**Extracted material:**
"""

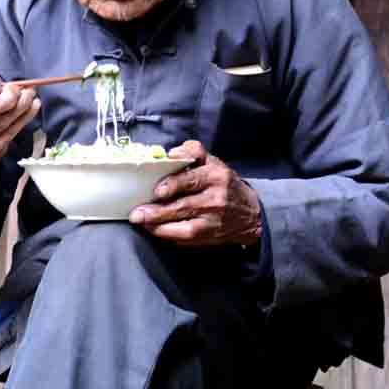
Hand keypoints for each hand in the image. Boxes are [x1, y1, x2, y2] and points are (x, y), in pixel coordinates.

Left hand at [129, 140, 263, 247]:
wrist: (250, 214)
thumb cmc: (224, 184)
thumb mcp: (214, 162)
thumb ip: (194, 153)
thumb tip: (171, 153)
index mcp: (216, 175)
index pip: (193, 178)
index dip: (173, 184)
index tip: (157, 189)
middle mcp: (216, 198)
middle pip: (184, 204)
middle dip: (158, 209)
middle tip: (137, 211)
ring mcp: (212, 219)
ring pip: (182, 222)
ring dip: (157, 222)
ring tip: (140, 219)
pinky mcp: (208, 235)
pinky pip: (184, 236)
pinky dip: (165, 233)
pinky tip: (153, 228)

"""

**Problem requirements:** Reply with nothing but the count of lines in the entries above that contain "hand".

**Exercise answer:** 2